Note, however, that a_r is a vector. So to set a_r ≡ 1, we need our vector to satisfy this equation:

\[ \sum_r a_r^2=1 \]

For a vector of length n_r we can simply assign every member the same value:

\[ \sqrt{\frac{1}{n_r}} \] Our initial regressors end up being two sets of vectors, one for rows and one for columns, containing either √(1/n_c) for rows or √(1/n_r) for columns.

Finally, in the same way that the mean of all row means or the mean of all column means can be used to calculate the grand mean, either the row coefficients or column coefficients can be used to calculate a dual-regression (or “grand”) coefficient:

\[ \frac{\sum_{c}{\left[y/a\right]_cb_c}}{\sum_{c} b_c^2}\ \equiv\ \frac{\sum\sum{a_ry_{rc}b_c}}{\sum\sum{a_r^2b_c^2}}\equiv\frac{\sum_{r}{a_r\left[y/b\right]_r}}{\sum_{r} a_r^2}\ =\ \left[y/ab\right]\ \]

The reason for calculating all of these coefficients, rather than simply subtracting the grand, row, and column means from our table’s original values, is that Tukey’s vacuum cleaner reuses the coefficients from this stage as regressors in the next. (To ensure a_r ≡ 1 and a_c ≡ 1 for the next stage, we normalize both sets of new regressors.)

The second phase is the real innovation. Tukey takes one of his earlier ideas, one degree of freedom for non-additivity, and applies it separately to each row and column. This, Tukey tells us, “…extracts row-by-row regression upon ‘column mean minus grand mean’ and column-by-column regression on ‘row mean minus grand mean’” (p 53).

The result is a set of residuals, vacuum cleaned of systemic effects.

# convert the output of vacuum_cleaner into a long data frame
dat <- vacuum_cleaner(table_8) %>% 
  as.data.frame() %>% 
  dplyr::mutate('row' = dplyr::row_number()) %>%
  tidyr::pivot_longer(cols = dplyr::starts_with('V'),
               names_to = 'col',
               values_to = 'value')

# since the table_8 was a two-way table, the rows are factors
dat$row <- as.factor(dat$row)

# conduct analysis of variance
aov_results <- aov(value ~ row + col, dat) 
summary(aov_results)
#>              Df Sum Sq Mean Sq F value Pr(>F)
#> row          35   0.00 0.00000       0      1
#> col          14   0.00 0.00000       0      1
#> Residuals   490  20.51 0.04185

Data sets and errata

There are three data sets in this package, which Tukey provided, one for each procedure.

Table 1 contains example data for FUNOP (p 24)
Table 2 is a 36 x 15 two-way table and contains example data for FUNOR-FUNOM (p 26)
Table 8 is a 36 x 15 two-way table and contains example data for the vacuum cleaner (p 54).

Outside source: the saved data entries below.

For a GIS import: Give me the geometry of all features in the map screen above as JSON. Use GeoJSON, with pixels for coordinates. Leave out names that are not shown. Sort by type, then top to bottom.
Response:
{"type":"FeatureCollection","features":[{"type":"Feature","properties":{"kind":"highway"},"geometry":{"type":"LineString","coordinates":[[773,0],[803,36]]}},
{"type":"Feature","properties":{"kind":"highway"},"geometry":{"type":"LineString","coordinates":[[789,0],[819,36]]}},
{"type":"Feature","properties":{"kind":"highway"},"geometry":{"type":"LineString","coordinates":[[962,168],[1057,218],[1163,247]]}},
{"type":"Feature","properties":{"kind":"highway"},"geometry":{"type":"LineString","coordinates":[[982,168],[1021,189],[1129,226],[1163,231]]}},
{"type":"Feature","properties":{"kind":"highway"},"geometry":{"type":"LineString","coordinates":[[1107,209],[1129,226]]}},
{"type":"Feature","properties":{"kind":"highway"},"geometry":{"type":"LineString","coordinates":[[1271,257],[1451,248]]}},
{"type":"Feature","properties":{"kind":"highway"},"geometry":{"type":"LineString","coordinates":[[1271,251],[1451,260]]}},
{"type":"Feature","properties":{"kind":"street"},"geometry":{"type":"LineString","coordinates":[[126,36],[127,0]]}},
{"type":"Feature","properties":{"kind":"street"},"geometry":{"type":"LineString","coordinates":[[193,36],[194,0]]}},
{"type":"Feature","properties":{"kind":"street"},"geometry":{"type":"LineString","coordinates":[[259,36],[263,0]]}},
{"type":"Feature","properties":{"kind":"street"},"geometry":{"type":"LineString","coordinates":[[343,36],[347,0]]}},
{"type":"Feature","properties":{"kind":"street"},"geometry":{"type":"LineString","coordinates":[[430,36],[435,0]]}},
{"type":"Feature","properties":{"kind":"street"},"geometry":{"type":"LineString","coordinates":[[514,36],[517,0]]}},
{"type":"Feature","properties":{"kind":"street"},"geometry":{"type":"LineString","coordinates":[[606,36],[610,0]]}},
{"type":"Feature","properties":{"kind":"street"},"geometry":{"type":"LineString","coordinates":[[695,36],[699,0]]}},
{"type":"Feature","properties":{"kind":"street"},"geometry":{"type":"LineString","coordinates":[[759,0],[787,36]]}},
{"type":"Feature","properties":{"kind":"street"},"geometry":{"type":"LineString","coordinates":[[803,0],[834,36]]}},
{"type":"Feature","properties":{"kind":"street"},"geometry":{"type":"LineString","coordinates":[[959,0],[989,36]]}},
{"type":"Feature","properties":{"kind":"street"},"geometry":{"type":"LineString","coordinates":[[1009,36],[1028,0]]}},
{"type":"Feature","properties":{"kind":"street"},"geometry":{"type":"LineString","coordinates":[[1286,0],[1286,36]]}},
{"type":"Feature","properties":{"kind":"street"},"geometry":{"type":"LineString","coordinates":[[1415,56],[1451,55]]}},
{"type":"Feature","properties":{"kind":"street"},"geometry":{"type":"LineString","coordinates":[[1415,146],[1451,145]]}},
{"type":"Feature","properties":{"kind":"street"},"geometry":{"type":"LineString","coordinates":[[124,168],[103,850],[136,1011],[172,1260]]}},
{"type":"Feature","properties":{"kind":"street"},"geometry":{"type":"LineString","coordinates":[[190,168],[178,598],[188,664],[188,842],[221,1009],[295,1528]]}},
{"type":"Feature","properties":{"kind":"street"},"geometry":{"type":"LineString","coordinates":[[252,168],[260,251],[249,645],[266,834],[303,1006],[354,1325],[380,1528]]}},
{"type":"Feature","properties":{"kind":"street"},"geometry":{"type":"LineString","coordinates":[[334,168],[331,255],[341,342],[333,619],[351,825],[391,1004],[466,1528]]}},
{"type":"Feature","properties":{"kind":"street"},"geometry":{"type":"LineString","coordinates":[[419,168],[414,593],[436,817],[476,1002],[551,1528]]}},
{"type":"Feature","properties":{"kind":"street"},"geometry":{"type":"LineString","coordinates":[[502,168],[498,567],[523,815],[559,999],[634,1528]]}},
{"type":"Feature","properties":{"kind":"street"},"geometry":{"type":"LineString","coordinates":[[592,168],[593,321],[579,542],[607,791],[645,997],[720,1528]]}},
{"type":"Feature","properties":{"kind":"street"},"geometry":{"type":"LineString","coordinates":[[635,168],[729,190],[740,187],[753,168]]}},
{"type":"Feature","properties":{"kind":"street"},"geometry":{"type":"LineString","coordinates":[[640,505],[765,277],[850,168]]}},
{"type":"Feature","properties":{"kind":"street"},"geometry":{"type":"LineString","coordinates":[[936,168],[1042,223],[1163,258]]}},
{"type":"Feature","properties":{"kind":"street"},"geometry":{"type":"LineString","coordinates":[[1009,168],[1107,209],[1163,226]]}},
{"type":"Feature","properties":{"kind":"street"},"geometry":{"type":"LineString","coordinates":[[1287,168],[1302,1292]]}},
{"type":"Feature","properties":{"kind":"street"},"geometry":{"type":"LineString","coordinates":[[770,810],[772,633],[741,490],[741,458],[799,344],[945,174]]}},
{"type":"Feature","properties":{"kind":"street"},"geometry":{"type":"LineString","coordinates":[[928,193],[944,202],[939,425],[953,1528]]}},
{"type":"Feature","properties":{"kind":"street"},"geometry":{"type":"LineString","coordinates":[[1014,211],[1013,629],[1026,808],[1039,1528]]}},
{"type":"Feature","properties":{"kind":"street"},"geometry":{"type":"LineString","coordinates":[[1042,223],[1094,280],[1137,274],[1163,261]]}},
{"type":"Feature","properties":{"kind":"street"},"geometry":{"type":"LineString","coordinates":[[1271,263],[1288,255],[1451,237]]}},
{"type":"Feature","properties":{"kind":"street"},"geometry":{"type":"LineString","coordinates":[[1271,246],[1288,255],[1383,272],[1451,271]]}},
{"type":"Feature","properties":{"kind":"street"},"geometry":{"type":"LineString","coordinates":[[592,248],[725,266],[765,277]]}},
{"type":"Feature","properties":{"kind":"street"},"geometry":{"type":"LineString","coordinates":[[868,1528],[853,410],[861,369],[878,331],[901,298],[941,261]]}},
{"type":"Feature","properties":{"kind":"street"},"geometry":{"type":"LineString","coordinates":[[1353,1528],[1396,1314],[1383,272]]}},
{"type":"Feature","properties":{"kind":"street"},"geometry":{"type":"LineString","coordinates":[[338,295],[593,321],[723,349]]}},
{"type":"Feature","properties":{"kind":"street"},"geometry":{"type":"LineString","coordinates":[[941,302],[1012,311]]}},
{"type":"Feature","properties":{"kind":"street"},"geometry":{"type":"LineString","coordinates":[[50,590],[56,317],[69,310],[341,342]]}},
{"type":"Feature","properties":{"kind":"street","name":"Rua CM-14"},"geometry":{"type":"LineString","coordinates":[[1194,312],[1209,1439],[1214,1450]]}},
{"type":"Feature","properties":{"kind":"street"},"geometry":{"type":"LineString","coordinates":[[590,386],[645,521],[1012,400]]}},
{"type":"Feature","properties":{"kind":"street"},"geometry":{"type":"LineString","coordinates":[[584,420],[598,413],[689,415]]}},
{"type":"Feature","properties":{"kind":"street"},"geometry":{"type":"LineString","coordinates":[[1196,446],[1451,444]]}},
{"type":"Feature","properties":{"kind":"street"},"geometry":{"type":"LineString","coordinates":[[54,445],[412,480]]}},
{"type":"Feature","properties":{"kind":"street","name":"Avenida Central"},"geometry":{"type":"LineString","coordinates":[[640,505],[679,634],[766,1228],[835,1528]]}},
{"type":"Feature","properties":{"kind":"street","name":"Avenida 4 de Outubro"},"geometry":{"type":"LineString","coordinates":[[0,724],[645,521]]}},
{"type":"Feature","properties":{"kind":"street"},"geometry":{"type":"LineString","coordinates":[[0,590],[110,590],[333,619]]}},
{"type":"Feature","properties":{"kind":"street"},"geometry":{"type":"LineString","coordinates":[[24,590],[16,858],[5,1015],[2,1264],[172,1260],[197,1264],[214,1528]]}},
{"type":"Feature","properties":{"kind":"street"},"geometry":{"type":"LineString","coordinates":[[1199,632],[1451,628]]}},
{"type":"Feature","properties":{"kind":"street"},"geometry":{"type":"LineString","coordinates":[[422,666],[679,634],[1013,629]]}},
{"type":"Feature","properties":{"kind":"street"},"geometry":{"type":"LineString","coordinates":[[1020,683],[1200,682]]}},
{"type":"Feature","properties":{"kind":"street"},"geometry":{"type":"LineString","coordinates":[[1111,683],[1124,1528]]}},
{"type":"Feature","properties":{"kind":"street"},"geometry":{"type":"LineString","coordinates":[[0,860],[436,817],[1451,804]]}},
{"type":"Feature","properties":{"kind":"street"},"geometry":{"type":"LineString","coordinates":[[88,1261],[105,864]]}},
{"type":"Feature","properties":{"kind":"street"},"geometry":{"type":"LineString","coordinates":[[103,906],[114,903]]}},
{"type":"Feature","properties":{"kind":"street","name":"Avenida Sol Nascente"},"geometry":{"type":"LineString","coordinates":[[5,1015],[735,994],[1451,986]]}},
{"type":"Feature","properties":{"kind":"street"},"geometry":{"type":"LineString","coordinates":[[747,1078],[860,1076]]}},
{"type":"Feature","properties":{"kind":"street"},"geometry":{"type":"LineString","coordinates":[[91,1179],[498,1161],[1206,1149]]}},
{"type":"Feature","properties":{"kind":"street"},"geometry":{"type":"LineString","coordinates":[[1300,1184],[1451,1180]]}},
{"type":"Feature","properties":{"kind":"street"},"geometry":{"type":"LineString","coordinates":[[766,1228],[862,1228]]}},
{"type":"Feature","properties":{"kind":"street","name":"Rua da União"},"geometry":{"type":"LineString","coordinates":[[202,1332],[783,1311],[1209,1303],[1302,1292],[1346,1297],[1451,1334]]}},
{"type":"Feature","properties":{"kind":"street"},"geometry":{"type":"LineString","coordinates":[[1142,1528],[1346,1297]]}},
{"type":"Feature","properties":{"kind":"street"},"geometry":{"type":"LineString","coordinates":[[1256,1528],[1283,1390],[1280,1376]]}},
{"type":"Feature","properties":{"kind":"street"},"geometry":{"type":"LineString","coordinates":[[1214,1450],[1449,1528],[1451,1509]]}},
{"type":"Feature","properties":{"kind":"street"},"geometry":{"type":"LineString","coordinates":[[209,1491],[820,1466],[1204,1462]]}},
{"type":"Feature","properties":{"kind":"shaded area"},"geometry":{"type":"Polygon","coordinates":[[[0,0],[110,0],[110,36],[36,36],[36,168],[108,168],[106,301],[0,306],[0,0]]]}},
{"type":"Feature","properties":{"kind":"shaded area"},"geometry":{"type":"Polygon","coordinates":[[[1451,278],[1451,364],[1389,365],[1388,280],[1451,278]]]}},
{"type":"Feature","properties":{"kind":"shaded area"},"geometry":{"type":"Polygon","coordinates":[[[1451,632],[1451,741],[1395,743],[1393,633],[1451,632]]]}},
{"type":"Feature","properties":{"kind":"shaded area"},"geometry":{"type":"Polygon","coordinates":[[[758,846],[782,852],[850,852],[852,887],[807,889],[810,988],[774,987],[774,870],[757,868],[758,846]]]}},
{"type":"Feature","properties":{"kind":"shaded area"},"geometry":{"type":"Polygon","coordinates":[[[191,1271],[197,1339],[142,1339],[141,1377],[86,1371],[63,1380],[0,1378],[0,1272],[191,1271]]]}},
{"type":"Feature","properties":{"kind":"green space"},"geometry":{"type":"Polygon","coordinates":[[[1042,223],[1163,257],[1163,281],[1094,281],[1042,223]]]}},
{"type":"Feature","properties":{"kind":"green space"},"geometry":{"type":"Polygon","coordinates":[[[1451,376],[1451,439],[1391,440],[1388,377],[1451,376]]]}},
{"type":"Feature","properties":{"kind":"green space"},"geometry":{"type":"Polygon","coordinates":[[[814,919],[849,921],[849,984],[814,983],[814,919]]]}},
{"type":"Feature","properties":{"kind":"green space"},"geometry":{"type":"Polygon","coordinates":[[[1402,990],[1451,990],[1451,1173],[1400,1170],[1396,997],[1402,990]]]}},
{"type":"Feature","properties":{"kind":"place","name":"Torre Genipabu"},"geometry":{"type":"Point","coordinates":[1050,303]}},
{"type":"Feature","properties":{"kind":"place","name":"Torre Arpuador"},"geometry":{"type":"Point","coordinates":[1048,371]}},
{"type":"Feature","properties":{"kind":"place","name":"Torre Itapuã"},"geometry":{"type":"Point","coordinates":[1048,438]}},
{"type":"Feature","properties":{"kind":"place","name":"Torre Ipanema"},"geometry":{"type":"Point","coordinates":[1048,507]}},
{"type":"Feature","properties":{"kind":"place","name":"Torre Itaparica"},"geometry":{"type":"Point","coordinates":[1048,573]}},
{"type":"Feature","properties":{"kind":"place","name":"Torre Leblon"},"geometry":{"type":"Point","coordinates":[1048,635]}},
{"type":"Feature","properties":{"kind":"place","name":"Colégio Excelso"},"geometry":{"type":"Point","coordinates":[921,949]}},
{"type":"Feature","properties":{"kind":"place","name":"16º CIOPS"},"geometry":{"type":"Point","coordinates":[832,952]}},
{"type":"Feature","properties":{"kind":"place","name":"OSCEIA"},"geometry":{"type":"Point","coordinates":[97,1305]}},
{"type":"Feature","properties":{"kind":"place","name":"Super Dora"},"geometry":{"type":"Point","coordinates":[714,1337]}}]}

Note that Tukey’s published table contains a typo, which has been corrected in this package. (See note below)

“The Future of Data Analysis” contains a handful of errors that can make a detailed investigation of the paper difficult. Below, I’ve documented what I found in case anyone wants to dig more deeply themselves:

One of Tukey’s Gaussian calculations contains an arithmetic error: a_4|14 should be Gau^-1(11/43) (p 23)
As mentioned, one of the values in Table 8 has an inverted sign: the value in row 23, column 10 should be 0.100, not -0.100 (p 54)
The numerator for [y/ab], when based up the row coefficent, should be Σ_r a_r[y/b]_r instead of Σ_r a_r[y/a]_r (p 52)
Tukey swaps two values in when he plugs them into a key regression equation: 0.258 and 0.167 (p 55). The equation should read:

\[ 0.126 - (0.014)(0.167) - (-0.459)(0.258) - (0.921)(0.258)(0.167) \space \doteq \space 0.20 \]

References

Tukey, John W. “The Future of Data Analysis.” The Annals of Mathematical Statistics, 33(1), 1962, pp 1-67. JSTOR, https://www.jstor.org/stable/2237638.